I know it. You know it. Even Emma Watson knows it.
But women and young girls alike will gladly name "Batman" or "Spider-Man" as their favorite heroes — so why is it hard for men to admit that they look up to strong female characters?
Emma Watson recently sat down with Entertainment Weekly to discuss the male resistance to female movie heroes.
In her interview, Watson said she believed men simply aren't conditioned to look up to women:
"It’s something that they are not used to and they don’t like that. Anything that deviates from the norm is difficult to accept. I think if you’ve been used to watching characters that look like, sound like, think like you, and then you see someone up on the screen and you go, ‘Well, that’s a girl, she doesn’t look like me. I want it to look like me so that I can project myself onto the character.'”
Watson thinks female audiences are better at finding ways to relate to characters across the gender spectrum.
“Women are great at doing that," she insisted. "We see whoever is on screen and we recognize the human qualities that we relate to and there’s not such a gap."
Men, on the other hand, typically stop themselves from relating to female characters.
"But for some reason there’s some kind of barrier there where [men] are like, ‘I don’t want to relate to a girl. I don’t want to, I don’t want that,’ which I think is inherently part of the problem," Watson explained.
“If I asked a young boy what superhero they looked up to, I feel a lot fewer would say a female one or would ever use an example of a female one, than in reverse, which is a shame because I feel like we need to live in a culture that values and respects and looks up to and idolizes women as much as men."
The actress thinks that introducing children to characters like Hermione Granger from "Harry Potter" is one way to turn around this gendered mindset.
Watson said her character from the "Harry Potter" films was somebody that anyone — girl or boy — could idolize.
“Hermione was that perfect example," she said. "Hermione finds a way to wield her intelligence and become really the leader in this group of two other boys.

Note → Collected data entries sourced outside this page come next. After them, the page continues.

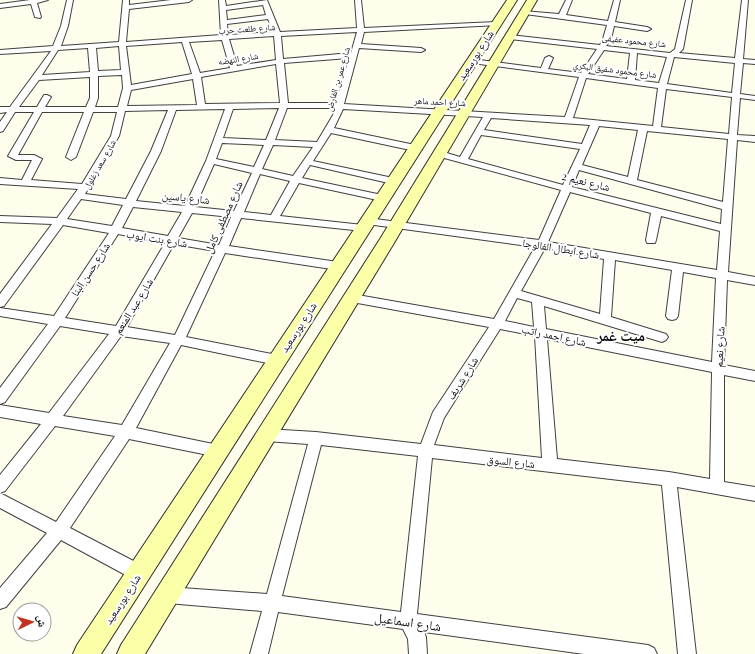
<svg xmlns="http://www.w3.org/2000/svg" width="755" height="654" font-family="'Playfair Display','Noto Naskh Arabic',serif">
<rect width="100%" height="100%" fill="#fffeed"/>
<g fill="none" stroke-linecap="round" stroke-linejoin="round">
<defs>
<path id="street" d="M30 0H48L37 3 41 17 40 18 35 17 31 4 0 8V4Z
M67 0H73L68 26 61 46 119 42 123 0H129V5L171 0H192L189 2 129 9 126 42 221 35 219 0H225L226 6 267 0 280 32 357 28 355 0H361L364 28 496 22 499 24 498 25 364 32 361 44 421 48 425 50 421 52 359 48 344 104 565 117 579 77 472 63 468 61 472 59 541 68 545 58 549 56 553 58 548 69 581 73 597 49 510 39 506 37 510 35 600 45 603 39 607 25 525 14 522 12 523 11 559 14 566 0H572L566 15 608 21 614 0H620L615 22 647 27 651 29 647 31 614 26 611 39 606 46 670 53 675 49 686 0H692L683 49 679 53 735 58 742 0H748L743 59 755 60V64L743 63 740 94 755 96V100L740 98 737 135 755 136V142L737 140 728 272 755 277V285L727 280 724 365 755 371V381L724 375V482L755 487V501L677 487 696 654H678L662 485 432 458 417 614 648 645 654 648 657 654H584L424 632 426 637 427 654H409L408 639 403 629 278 612 268 654H250L262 611 167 603 161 601 159 595 161 589 167 587 267 594 308 444 266 441 261 439 259 435 261 431 266 429 316 432 421 444 433 412 489 327 352 302 348 301 346 298 348 295 352 294 494 319 535 247 367 224 362 221 367 218 539 240 561 190 437 156 435 154 440 151 460 157 483 117 343 109 334 128 415 145 420 148 415 151 331 133 313 161 393 178 398 181 393 184 310 165 302 178 382 195 387 198 382 201 299 183 280 216 363 225 368 228 367 230 363 231 241 218 229 246 338 262 342 263 343 266 342 269 338 270 225 253 186 337 277 355 281 356 283 360 281 364 277 365 181 345 136 428 218 445 223 447 225 451 223 455 218 457 129 439 70 528 145 567 147 573 145 579 139 581 133 579 61 540 6 607 0 609V588L47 533 0 508V493L56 522 115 436 55 426 5 491 0 493V475L41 424 0 417V405L49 413 109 334 60 326 5 402 0 404V388L48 324 0 316V308L54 316 109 233 63 225 4 306 0 307V294L52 224 0 222V216L57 218 78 189 0 184V178L22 180 32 160H16L8 156 34 112H15L3 131 0 132V122L7 112 0 113V107H10L51 51 0 54V50L53 46 61 26ZM263 5 266 15 227 20 226 10ZM268 19 273 32 228 35 227 24ZM357 32 351 53 283 59 281 36ZM274 36 276 60 237 66 229 39ZM222 40 230 68 200 73 189 42ZM182 42 192 74 131 85 126 46ZM119 46 121 70 98 71 96 48ZM88 48 90 72 42 75 58 50ZM604 50 630 53 627 79 588 74ZM637 53 667 57 659 83 635 80ZM674 57 735 63 732 93 667 84ZM349 58 336 103H288L284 63ZM276 64 280 103 205 104 201 77ZM122 75 123 88 118 107H95L98 98V76ZM90 77V98L86 107H45L51 97 47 95H44L37 107H19L39 80ZM586 78 658 88 653 126 573 118ZM193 79 197 105 127 106 131 90ZM666 89 732 97 729 134 661 127ZM279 108 266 140 223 138 233 109ZM287 108H335L333 115 317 142 275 140ZM225 109 206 161 185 206 136 201 161 151 176 110ZM168 110 151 151 126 199 85 194 119 136 125 111ZM42 112H84L66 157 71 160 76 157 93 112H117L111 136 82 184 31 180 42 159 34 155H18ZM491 118 590 125 582 144 484 130ZM599 126 638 130 628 177 582 165ZM647 131 728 139 723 202 637 180ZM481 135 580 149 563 185 468 159ZM222 143 264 145 254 167 216 159ZM273 145 313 147 293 176 262 169ZM214 164 252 173 234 211 195 207ZM579 170 722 209 721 224 572 187ZM260 174 290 181 271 215 244 212ZM570 192 651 213 646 240 647 243H655L656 240 661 216 720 231 717 270 548 242ZM81 199 123 205 112 226 67 219ZM133 207 182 212 168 236 122 228ZM192 213 231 217 219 245 178 238ZM118 234 165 243 116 326 65 318ZM174 244 215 251 175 335 127 327ZM545 248 604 259 600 314 521 291ZM615 260 672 270 666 316 668 319 672 320 676 319 678 316 683 272 716 278 712 362 546 329 544 306 662 342 666 340 668 337 666 334 611 317ZM517 298 532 302 534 327 505 321ZM500 329 535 336 542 458 434 445 444 418ZM121 336 170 343 122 425 63 416ZM547 339 712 372 710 479 669 472 557 459ZM321 445 418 456 401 612 282 596Z"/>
<path id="secondary" d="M507 0H517L101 654H73L77 645Z
M527 0H537L394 243 145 654H117L121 645 380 239Z"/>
</defs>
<use href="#street" stroke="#404040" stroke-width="2"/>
<use href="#secondary" stroke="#2f2f2f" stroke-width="2"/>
<use href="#street" fill="#fff" fill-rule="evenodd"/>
<use href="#secondary" fill="#fbffa8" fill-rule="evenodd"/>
</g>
<g text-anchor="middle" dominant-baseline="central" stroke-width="4" stroke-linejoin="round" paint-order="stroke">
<g font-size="9" fill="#0d0d0d" stroke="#fff">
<text transform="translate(247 28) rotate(-4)">شارع طلعت حرب</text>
<text transform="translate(634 40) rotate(6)">شارع محمود عفيفى</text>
<text transform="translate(238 58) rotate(-9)">شارع النهضه</text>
<text transform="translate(615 69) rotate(7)">شارع محمود شفيق البكري</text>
<text transform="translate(337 79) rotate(-74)">شارع عمر بن الفارض</text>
<text transform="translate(440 101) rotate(3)">شارع احمد ماهر</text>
<text transform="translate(99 164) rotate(-60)">شارع سعد زغلول</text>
</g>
<g font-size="11" fill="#0d0d0d" stroke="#fff">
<text transform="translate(475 55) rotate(-57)">شارع بورسعيد</text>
<text transform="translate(586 181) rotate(14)">شارع نعيم 2</text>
<text transform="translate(186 197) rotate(6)">شارع ياسين</text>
<text transform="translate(223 217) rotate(-66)">شارع مصطفى كامل</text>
<text transform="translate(157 238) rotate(9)">شارع بنت ايوب</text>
<text transform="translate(561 248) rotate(9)">شارع ابطال الفالوجا</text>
<text transform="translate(90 269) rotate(-57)">شارع حسن البنا</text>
<text transform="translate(133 306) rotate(-58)">شارع عبد المنعم</text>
<text transform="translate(298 327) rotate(-57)">شارع بورسعيد</text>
<text transform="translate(554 335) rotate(12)">شارع احمد راتب</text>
<text transform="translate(719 347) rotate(-87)">شارع نعيم</text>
<text transform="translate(462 378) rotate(-58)">شارع شريف</text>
<text transform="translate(511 461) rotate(6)">شارع السوق</text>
<text transform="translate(122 599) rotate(-57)">شارع بورسعيد</text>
</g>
<g font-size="13" fill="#0d0d0d" stroke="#fff">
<text transform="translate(408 621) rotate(8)">شارع اسماعيل</text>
</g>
<g font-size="15" font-weight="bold" fill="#0d0d0d" stroke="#fff">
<text x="621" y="335">ميت غمر</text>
</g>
</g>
<g transform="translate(32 622) rotate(85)"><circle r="19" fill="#ffffff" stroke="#9e9e9e"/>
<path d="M0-3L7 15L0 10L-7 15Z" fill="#c23220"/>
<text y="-6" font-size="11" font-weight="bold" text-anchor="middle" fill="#0d0d0d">ش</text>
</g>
</svg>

That’s kind of the role that she assumes. Harry is much more intuitive. Ron is just along for the ride. Hermione is the one with the plan. She’s in control. ... She’s really the glue that keeps that trio together. Her role, it’s fundamental. And the boys knew it and they really treat her as if they know that.”
Watson hopes the film industry continues to challenge gender stereotypes.
"You need to expand people’s vision," she concluded. "You need to get people out of comfortable habits and patterns in order to see new possibilities.”